WHAT TO WORK ON:
Copy word for word, please, the lines of the entries below running from the one containing "X102762000Y-102376000D03*" to the one containing "X102762000Y-87376000D03*", both ends included.

SUPPLIED ENTRIES:
########################################

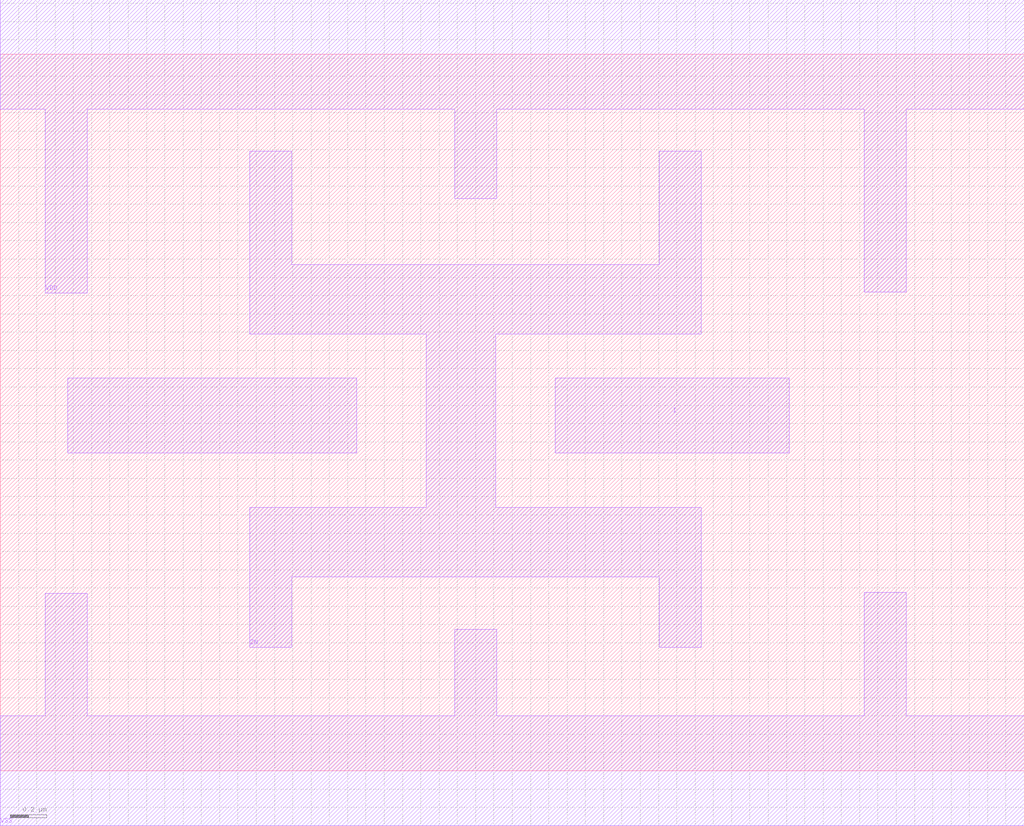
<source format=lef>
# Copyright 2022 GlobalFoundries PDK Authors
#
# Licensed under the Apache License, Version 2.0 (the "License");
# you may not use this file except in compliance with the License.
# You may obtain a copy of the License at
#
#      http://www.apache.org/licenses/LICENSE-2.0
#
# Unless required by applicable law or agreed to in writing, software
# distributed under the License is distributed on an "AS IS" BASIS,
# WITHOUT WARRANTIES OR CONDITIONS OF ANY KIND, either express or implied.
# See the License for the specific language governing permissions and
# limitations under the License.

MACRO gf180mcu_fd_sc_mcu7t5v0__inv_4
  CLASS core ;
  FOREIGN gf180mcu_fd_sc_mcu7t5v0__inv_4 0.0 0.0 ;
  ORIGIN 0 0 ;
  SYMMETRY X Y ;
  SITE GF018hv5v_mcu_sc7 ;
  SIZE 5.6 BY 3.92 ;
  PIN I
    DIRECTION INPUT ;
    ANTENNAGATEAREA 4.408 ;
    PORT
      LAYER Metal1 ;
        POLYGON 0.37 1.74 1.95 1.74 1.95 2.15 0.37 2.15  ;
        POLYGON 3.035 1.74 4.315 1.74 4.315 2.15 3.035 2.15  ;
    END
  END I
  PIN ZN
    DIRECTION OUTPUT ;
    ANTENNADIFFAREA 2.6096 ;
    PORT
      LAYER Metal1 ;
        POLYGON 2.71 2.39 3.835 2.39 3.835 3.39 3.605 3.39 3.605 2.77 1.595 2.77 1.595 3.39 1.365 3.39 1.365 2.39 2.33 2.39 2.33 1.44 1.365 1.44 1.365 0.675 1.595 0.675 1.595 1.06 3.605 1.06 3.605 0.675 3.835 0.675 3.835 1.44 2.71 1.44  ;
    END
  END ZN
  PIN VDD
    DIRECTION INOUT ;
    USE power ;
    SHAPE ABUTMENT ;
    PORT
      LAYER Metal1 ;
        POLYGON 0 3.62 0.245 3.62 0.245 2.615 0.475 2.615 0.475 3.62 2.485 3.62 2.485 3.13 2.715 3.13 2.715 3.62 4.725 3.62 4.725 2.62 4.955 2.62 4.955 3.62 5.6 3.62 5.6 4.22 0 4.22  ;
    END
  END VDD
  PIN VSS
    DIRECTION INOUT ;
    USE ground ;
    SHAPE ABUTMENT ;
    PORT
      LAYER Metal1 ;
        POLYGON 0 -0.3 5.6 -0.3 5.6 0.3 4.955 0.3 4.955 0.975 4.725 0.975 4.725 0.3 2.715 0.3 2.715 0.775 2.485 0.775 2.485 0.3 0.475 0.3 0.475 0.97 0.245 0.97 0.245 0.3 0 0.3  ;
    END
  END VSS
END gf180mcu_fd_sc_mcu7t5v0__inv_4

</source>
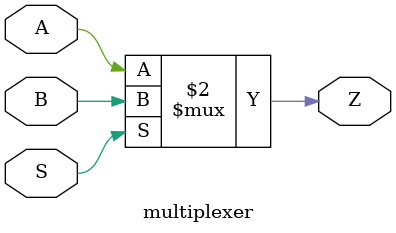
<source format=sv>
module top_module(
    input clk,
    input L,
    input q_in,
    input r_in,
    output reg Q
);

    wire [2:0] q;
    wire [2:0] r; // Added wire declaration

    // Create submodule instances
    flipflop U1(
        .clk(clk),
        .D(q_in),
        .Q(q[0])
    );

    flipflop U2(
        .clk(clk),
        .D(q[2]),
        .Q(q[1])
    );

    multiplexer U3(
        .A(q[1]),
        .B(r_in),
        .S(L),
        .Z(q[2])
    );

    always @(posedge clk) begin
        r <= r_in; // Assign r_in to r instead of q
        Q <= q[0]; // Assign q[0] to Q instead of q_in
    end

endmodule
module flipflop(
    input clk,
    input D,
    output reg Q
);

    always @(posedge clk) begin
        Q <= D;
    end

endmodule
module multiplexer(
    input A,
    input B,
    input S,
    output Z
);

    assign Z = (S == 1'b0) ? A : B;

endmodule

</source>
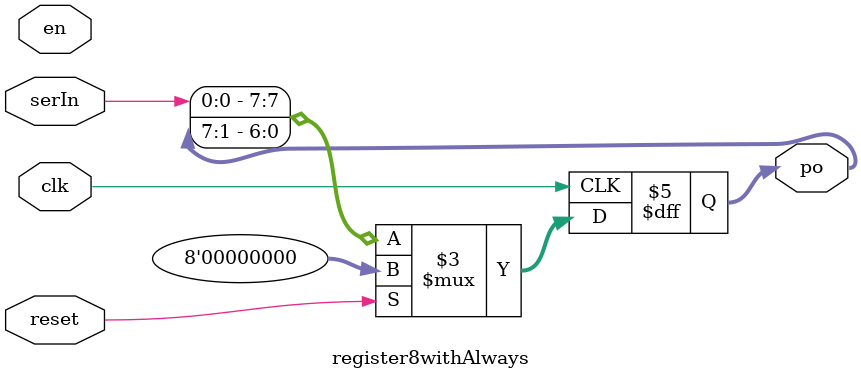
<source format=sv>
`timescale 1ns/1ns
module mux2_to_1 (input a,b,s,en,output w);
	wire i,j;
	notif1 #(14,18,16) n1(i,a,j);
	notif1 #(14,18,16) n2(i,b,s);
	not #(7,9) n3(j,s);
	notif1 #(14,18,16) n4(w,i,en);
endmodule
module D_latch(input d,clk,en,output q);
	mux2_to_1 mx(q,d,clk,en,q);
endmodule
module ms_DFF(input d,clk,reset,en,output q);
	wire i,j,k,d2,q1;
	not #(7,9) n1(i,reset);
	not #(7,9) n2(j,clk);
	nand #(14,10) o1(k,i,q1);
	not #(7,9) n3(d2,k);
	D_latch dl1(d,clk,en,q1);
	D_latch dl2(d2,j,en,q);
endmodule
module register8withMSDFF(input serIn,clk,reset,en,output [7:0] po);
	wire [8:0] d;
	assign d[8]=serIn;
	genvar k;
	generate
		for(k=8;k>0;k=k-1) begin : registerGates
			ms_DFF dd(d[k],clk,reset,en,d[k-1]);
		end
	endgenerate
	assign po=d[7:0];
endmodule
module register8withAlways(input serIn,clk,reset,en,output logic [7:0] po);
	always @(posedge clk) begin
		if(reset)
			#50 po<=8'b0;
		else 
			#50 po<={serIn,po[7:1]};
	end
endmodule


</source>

########################################

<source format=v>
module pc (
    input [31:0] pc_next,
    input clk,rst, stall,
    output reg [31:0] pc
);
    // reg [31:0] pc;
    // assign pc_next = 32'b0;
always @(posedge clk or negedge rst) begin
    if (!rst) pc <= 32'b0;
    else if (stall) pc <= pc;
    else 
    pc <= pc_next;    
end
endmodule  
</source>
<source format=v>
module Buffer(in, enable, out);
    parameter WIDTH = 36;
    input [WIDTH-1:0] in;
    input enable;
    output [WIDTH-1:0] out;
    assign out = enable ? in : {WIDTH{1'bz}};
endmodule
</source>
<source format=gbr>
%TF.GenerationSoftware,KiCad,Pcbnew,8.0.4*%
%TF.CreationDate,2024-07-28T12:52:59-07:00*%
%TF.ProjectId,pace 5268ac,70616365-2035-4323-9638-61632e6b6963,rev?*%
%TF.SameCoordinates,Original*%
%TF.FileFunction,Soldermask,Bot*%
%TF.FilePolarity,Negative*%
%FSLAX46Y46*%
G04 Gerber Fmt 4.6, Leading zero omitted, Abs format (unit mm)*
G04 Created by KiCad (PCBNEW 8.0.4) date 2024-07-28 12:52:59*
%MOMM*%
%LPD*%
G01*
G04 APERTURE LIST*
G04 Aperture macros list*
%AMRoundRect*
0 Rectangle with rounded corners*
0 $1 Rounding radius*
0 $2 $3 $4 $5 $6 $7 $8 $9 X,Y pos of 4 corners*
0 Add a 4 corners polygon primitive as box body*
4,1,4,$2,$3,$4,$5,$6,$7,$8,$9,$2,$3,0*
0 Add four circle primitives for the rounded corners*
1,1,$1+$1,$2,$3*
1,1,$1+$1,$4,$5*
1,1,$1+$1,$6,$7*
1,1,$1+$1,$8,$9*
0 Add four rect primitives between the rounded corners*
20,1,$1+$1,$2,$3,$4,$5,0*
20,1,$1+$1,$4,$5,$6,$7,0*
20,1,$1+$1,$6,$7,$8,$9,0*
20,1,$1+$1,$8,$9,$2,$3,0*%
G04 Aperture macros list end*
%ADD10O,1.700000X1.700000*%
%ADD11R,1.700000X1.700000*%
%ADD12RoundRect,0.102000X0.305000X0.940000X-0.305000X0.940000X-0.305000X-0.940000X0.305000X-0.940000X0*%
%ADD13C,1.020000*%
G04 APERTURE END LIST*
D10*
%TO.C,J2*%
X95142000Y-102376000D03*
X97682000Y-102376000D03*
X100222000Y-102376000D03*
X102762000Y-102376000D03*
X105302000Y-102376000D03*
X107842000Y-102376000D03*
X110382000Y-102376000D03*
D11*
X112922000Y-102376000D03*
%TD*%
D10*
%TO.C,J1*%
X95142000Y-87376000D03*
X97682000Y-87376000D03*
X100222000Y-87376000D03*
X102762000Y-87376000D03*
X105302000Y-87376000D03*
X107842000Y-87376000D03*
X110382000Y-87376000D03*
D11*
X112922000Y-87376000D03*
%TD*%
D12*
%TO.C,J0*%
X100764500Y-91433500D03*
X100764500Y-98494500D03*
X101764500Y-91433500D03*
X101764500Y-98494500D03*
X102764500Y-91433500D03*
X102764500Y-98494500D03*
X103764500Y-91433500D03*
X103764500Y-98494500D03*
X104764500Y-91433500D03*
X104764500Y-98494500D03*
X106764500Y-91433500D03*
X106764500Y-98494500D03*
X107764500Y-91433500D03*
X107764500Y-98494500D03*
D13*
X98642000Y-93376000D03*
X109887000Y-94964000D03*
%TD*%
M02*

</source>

########################################

RESPONSE FOR THIS EXERCISE:
X102762000Y-102376000D03*
X105302000Y-102376000D03*
X107842000Y-102376000D03*
X110382000Y-102376000D03*
D11*
X112922000Y-102376000D03*
%TD*%
D10*
%TO.C,J1*%
X95142000Y-87376000D03*
X97682000Y-87376000D03*
X100222000Y-87376000D03*
X102762000Y-87376000D03*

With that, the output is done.